● Work required
Where the line containing "nose: (358, 312)" appears in the records below, begin there and output each line verbatim through the last line.

● Records to process
[Start of Attachment]

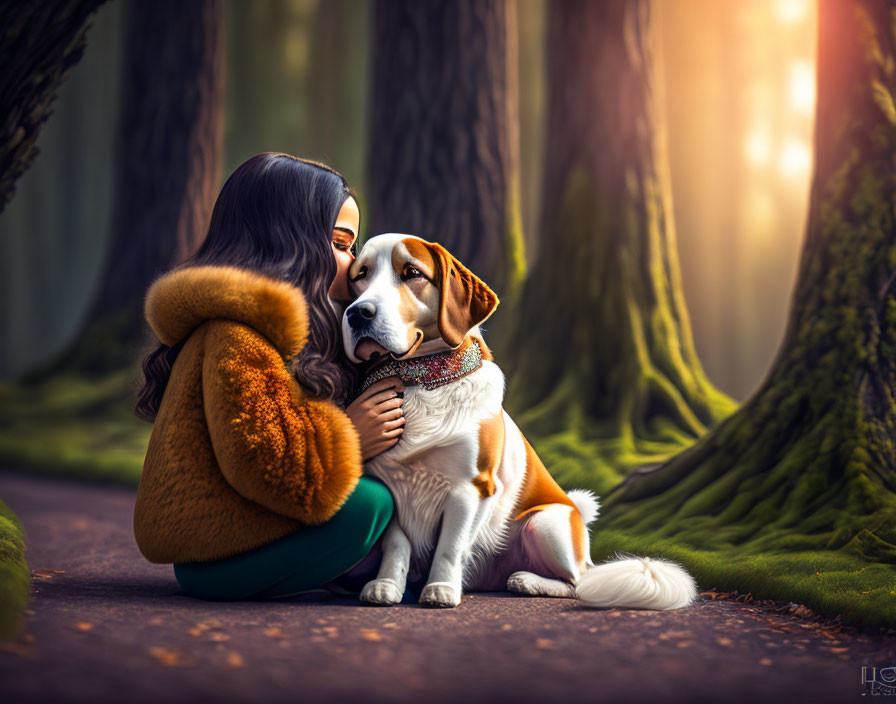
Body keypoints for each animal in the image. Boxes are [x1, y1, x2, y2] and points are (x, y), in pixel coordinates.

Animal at [340, 235, 696, 612]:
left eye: (411, 273)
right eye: (359, 276)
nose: (358, 312)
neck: (420, 379)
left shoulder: (472, 487)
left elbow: (450, 546)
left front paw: (441, 589)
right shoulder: (391, 485)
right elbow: (397, 545)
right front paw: (386, 585)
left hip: (545, 522)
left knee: (579, 583)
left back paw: (527, 581)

[End of Attachment]

● Answer
nose: (358, 312)
neck: (420, 379)
left shoulder: (472, 487)
left elbow: (450, 546)
left front paw: (441, 589)
right shoulder: (391, 485)
right elbow: (397, 545)
right front paw: (386, 585)
left hip: (545, 522)
left knee: (579, 583)
left back paw: (527, 581)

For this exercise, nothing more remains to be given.